Certaines se sont fracassées et demeurent en morceaux, irréparables, car nous étions jeunes et impulsifs et beaucoup trop fiers pour s'excuser. Pour d'autres, c'est l'éloignement mutuel qui a eu raison de nous quand notre passion commune s'est épuisée, que nous nous sommes tournés vers d'autres choses, et que nos évolutions respectives se sont avérées incompatibles. 

Et puis il y a mon Wan, rencontré par le biais d'une amitié commune qui n'a survécu ni avec l'un, ni avec l'autre, et avec qui la relation ne cesse de s'approfondir malgré les échanges sporadiques. Il y a très longtemps que nous n'avons pas été une part active dans la vie l'un de l'autre, éloignement géographique et responsabilités oblige. Mais je sais que chaque année, autour de nos anniversaires, nous échangerons une correspondance authentique et vulnérable, qui nourrit et touche l'âme.
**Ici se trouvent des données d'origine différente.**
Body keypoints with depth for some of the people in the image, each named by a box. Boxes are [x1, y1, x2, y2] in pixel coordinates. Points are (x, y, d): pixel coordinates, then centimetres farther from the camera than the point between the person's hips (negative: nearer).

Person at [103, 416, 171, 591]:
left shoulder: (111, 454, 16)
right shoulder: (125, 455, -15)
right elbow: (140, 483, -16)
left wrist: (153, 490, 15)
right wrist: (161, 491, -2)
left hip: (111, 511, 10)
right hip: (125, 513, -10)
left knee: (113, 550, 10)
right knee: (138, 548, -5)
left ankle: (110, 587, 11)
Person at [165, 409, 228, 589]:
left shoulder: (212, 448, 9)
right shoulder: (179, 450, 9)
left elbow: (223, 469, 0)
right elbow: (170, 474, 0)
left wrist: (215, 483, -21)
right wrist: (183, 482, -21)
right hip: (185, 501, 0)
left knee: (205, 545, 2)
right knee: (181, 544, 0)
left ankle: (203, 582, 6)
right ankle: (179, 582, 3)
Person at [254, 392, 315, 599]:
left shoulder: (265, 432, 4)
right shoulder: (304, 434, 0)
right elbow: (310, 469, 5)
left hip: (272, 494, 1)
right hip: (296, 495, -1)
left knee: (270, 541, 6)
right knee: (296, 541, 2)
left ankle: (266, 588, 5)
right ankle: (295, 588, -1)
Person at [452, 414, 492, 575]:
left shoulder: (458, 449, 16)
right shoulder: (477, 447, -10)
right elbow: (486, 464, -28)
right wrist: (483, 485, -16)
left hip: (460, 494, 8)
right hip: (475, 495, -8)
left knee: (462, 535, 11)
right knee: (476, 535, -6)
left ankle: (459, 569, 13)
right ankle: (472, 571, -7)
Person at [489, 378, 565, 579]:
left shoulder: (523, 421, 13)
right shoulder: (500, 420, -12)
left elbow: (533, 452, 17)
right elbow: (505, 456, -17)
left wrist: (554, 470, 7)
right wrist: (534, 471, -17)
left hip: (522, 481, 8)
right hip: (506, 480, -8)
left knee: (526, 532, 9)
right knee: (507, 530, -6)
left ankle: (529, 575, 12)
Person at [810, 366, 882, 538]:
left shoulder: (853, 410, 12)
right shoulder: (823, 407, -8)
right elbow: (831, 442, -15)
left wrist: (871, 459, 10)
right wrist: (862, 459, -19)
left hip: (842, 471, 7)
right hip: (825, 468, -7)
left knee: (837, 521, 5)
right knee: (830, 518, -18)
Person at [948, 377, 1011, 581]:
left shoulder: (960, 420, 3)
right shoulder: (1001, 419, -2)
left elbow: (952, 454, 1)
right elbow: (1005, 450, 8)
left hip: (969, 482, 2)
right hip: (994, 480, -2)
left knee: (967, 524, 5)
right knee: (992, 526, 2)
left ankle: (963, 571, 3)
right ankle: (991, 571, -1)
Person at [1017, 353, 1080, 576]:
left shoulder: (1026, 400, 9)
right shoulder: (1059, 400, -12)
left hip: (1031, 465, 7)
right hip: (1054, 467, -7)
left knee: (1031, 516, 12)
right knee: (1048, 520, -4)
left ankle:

Quelque chose de précieux qui survit intact aux chambardements de la vie, et qui je l'espère continuera à nous unir par-delà le temps et la distance.

Une amitié comme celle-là, ça n'a pas de prix. Joyeux anniversaire, mon ami.

Il a bien vieilli ce petit Yo Ji Cha 2007 dis-donc ! Beaucoup plus agréable maintenant qu'à l'époque de ma dernière dégustation. Le fumé s'est adouci tout comme l'amertume, les fruits demeurent. Il faudra que je prenne un jour le temps d'en faire un retour complet... peut-être dans deux ans, pour les 20 ans de notre amitié.